§ Instructions to follow: Whenever a line in the entries includes the word "Bamana", copy that line out.

§ Material shown:
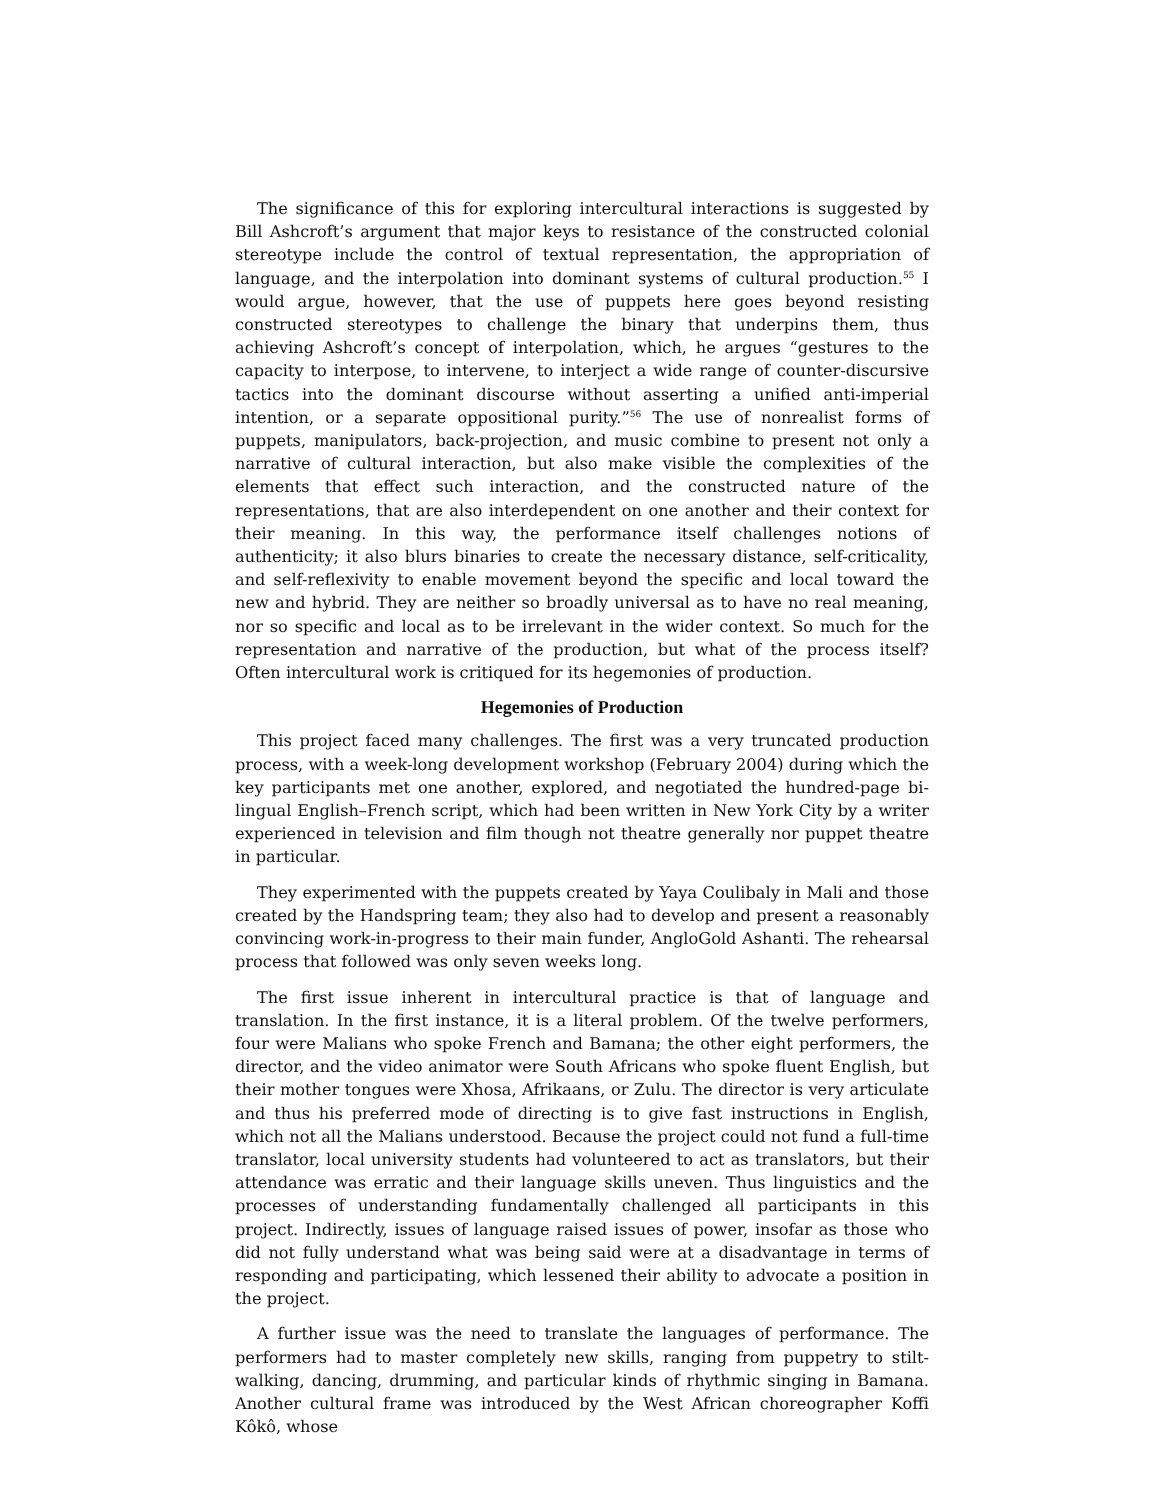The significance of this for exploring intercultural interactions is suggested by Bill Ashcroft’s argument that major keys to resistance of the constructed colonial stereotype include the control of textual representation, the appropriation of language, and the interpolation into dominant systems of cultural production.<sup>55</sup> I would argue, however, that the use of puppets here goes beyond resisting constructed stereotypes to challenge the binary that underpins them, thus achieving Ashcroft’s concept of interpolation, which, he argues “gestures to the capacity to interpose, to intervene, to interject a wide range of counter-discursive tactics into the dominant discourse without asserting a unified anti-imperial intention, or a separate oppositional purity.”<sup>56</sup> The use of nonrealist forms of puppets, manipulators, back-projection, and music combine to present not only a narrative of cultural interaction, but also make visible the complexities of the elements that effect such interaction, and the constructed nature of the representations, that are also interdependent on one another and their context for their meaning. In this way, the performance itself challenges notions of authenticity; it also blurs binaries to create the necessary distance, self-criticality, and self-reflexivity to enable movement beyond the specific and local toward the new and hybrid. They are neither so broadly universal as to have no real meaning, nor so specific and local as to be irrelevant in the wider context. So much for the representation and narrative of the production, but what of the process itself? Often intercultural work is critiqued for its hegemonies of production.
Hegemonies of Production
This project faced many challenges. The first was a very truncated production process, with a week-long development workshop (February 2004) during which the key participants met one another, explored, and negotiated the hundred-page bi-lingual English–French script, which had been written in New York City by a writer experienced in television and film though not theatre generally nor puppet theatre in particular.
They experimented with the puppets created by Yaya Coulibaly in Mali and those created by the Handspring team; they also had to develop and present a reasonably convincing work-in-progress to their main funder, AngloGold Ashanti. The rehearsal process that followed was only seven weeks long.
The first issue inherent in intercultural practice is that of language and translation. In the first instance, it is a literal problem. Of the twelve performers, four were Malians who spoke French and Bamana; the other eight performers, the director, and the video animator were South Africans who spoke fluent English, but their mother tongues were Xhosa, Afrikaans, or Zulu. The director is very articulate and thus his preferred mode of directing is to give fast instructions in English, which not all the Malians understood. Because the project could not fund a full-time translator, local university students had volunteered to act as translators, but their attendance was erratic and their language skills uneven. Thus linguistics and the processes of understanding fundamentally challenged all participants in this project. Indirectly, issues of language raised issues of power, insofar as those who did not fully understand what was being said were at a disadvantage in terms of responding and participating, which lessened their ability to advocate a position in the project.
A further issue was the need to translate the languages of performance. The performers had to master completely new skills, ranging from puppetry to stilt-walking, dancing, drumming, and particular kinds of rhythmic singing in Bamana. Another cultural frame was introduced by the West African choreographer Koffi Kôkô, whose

§ Answer:
The first issue inherent in intercultural practice is that of language and translation. In the first instance, it is a literal problem. Of the twelve performers, four were Malians who spoke French and Bamana; the other eight performers, the director, and the video animator were South Africans who spoke fluent English, but their mother tongues were Xhosa, Afrikaans, or Zulu. The director is very articulate and thus his preferred mode of directing is to give fast instructions in English, which not all the Malians understood. Because the project could not fund a full-time translator, local university students had volunteered to act as translators, but their attendance was erratic and their language skills uneven. Thus linguistics and the processes of understanding fundamentally challenged all participants in this project. Indirectly, issues of language raised issues of power, insofar as those who did not fully understand what was being said were at a disadvantage in terms of responding and participating, which lessened their ability to advocate a position in the project.
A further issue was the need to translate the languages of performance. The performers had to master completely new skills, ranging from puppetry to stilt-walking, dancing, drumming, and particular kinds of rhythmic singing in Bamana. Another cultural frame was introduced by the West African choreographer Koffi Kôkô, whose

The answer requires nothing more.